Gardener shares video of unexpected visitor after transforming their traditional lawn: 'Could not be more thrilled'

"One of the few houses in my neighborhood that doesn't spray chemicals."

“I am one of the few houses in my neighborhood that doesn't spray chemicals."

Photo Credit: iStock

People are increasingly turning away from the traditional grass lawns that have long been seen as mandatory, and turning instead to native plants and other alternatives. And that switch can have many benefits, as one gardener recently found.

"My Newest NoLawn Buddy," the gardener wrote, sharing their find with the r/NoLawns subreddit. 

The accompanying video shows a tiny and adorable lizard — likely a green anole — exploring the space and briefly jumping onto the gardener's foot before scurrying away.

And it was no mistake that the creature chose to visit this particular yard. "I am one of the few houses in my neighborhood that doesn't spray chemicals, and I have a ton of visitors!" the poster wrote. "From rabbits to snakes and everything in between. Could not be more thrilled to have a happy, healthy ecosystem right in my own yard." 

They also mentioned that they have received visits from turtles, bees (carpenter, bumble, and honey), and various types of birds.

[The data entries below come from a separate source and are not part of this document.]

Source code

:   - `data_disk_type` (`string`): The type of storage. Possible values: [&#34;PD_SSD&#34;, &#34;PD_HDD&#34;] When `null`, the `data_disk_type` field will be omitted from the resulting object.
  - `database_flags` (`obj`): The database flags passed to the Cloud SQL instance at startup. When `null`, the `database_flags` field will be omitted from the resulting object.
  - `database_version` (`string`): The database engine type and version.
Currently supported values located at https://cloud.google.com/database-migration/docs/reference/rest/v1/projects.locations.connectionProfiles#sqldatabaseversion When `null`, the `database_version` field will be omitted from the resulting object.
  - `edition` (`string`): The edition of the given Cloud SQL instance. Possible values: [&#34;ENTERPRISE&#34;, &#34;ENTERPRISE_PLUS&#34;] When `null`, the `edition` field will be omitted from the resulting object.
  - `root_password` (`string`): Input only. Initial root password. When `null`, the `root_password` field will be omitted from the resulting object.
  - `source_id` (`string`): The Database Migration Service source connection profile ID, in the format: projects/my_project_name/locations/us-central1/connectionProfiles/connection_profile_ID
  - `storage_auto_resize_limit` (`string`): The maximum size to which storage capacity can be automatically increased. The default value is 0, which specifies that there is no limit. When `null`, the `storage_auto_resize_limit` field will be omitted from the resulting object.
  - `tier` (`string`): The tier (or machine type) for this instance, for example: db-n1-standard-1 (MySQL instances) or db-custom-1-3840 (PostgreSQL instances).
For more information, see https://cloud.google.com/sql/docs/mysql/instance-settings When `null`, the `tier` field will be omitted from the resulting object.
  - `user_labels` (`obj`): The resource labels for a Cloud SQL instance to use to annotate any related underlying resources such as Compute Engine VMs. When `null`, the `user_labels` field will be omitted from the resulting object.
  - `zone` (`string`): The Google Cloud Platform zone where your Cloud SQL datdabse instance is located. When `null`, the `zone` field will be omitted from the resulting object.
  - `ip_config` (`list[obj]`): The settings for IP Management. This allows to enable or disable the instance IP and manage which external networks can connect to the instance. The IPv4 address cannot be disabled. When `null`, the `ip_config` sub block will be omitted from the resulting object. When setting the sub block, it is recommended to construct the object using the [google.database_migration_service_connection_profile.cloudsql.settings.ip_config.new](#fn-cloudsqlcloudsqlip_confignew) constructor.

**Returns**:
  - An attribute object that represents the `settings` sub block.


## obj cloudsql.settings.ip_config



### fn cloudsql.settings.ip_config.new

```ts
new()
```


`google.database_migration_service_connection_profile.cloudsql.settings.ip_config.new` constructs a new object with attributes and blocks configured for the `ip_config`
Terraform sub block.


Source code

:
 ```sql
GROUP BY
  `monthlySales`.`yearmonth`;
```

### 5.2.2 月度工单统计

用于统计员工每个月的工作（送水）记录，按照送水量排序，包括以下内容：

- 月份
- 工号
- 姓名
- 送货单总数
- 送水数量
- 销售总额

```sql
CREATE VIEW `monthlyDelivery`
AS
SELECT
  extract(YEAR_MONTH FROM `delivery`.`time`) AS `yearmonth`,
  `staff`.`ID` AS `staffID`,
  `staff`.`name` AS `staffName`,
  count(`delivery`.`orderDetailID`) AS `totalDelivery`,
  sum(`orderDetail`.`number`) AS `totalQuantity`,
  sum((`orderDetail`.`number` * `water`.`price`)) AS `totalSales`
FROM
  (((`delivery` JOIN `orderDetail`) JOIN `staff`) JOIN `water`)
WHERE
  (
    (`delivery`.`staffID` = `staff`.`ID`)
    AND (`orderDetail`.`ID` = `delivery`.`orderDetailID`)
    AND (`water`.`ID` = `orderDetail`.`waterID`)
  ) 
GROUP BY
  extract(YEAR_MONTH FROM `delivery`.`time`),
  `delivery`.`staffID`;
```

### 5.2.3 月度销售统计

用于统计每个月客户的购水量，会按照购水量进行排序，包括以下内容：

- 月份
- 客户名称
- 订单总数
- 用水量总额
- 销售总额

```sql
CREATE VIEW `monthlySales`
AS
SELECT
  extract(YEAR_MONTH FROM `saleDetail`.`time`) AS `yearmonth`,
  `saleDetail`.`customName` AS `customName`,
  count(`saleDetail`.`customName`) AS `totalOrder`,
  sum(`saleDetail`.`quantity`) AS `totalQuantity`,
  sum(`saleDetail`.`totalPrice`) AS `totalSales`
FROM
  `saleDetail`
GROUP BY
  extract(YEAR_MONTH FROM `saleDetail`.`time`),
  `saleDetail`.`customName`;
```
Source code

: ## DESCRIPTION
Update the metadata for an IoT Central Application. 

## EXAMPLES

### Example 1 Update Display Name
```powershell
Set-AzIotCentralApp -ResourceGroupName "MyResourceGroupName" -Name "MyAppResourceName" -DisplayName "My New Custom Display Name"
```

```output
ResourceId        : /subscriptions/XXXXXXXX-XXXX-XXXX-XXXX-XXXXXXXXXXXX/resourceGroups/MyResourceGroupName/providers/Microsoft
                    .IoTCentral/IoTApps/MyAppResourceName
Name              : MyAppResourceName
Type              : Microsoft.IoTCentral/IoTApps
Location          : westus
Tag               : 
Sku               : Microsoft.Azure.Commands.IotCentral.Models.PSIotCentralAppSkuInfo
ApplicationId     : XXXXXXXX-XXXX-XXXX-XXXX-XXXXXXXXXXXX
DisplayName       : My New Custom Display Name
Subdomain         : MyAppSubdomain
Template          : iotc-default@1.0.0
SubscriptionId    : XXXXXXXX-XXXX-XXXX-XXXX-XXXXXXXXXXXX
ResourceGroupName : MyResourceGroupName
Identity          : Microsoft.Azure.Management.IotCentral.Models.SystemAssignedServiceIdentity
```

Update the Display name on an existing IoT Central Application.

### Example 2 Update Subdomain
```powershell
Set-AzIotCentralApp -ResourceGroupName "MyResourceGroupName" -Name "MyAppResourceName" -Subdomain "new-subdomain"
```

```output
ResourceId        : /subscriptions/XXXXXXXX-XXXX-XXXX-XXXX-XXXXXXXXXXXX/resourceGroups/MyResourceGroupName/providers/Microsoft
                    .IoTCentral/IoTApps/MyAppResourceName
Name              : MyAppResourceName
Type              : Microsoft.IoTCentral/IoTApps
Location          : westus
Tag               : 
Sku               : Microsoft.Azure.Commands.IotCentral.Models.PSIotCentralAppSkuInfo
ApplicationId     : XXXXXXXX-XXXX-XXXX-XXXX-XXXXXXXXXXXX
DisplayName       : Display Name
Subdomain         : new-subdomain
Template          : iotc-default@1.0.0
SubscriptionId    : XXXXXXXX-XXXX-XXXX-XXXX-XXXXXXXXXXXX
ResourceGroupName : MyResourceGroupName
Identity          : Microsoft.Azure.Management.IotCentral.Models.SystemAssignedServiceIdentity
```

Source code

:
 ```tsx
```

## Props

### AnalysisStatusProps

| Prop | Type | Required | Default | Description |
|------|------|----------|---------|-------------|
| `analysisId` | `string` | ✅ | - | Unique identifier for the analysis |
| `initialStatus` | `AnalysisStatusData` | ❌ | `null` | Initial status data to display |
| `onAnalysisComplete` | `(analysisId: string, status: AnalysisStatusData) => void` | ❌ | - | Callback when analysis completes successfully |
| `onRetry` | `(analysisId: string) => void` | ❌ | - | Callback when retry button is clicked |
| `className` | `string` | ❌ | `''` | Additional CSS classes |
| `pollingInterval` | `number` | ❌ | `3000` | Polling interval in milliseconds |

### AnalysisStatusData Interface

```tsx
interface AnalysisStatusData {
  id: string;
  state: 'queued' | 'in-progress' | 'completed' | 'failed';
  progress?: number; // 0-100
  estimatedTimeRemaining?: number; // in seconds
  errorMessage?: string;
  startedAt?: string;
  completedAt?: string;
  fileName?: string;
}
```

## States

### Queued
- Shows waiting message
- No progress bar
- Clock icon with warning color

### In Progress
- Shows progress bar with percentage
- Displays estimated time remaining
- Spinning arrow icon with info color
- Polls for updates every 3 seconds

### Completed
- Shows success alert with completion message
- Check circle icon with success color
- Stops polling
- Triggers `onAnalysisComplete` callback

As the poster alluded to, traditional grass lawns come with many drawbacks, such discouraging ecological diversity, and involving constant and expensive upkeep, often including toxic chemicals (which eventually make their way into water sources) and highly polluting gas-powered yard equipment.

But with native lawns, not only are you encouraging the type of plant life that wants to be growing in your climate while avoiding several types of common pollution, but one of the best parts is that you never know exactly what natural wonders will simply appear. 

Another native plant-grower recently shared to Reddit some pictures of enormous, vibrant green and blue caterpillars that had appeared on some of their plants, writing, "This is exactly the reason I like to let things grow. I would have missed out on this if I had a traditional lawn."

As for the green anole, the other members of the r/NoLawns subreddit loved to see it.

"Beautiful! How nice to have visitors," wrote one commenter.